For a used institutional van, your best bet is churches. All the other places you mentioned are municipal and usually send their used fleets to auction. Those auctions usually require a dealership licence. There may be exceptions the time you spend looking for them...

Your best bet is single owner used. An individual who owned a van for their plumbing business or to drive their prescious children around is more likely to care for their ride. 

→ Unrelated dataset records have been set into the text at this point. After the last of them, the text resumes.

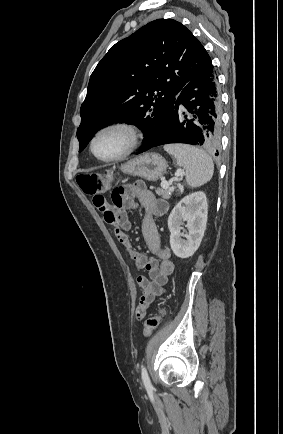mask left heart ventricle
<instances>
[{
  "mask_svg": "<svg viewBox=\"0 0 283 434\" xmlns=\"http://www.w3.org/2000/svg\"><path fill=\"white\" fill-rule=\"evenodd\" d=\"M126 147V137L121 131L111 130L103 133L95 142V152L101 157H112Z\"/></svg>",
  "mask_w": 283,
  "mask_h": 434,
  "instance_id": "left-heart-ventricle-1",
  "label": "left heart ventricle"
}]
</instances>
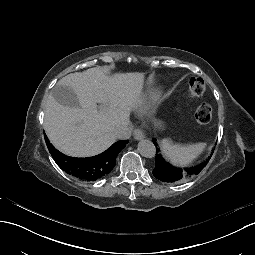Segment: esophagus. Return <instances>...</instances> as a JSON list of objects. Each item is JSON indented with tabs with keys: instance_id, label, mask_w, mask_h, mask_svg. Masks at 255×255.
I'll return each mask as SVG.
<instances>
[{
	"instance_id": "1",
	"label": "esophagus",
	"mask_w": 255,
	"mask_h": 255,
	"mask_svg": "<svg viewBox=\"0 0 255 255\" xmlns=\"http://www.w3.org/2000/svg\"><path fill=\"white\" fill-rule=\"evenodd\" d=\"M133 135L136 140H141V139L145 138L146 127L143 126L142 129H135Z\"/></svg>"
}]
</instances>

In some parts of the US there are mobile check cashing vans for sale that are armored. Think about what type of individual would own a van rather than trying to gain access to fleet vehicles that may or may not have been driven by negligent or disgruntled employees.


----------



## Gori (Mar 29, 2021)

MetalBryan said:


> For a used institutional van, your best bet is churches. All the other places you mentioned are municipal and usually send their used fleets to auction. Those auctions usually require a dealership licence. There may be exceptions the time you spend looking for them...
> 
> Your best bet is single owner used. An individual who owned a van for their plumbing business or to drive their prescious children around is more likely to care for their ride.
> 
> In some parts of the US there are mobile check cashing vans for sale that are armored. Think about what type of individual would own a van rather than trying to gain access to fleet vehicles that may or may not have been driven by negligent or disgruntled employees.


Thank you!! yes very good point!


----------



## ComradeAtlas (Jun 1, 2021)

Also in the market for a van on the larger side and I appreciate that bit of insight, stranger


----------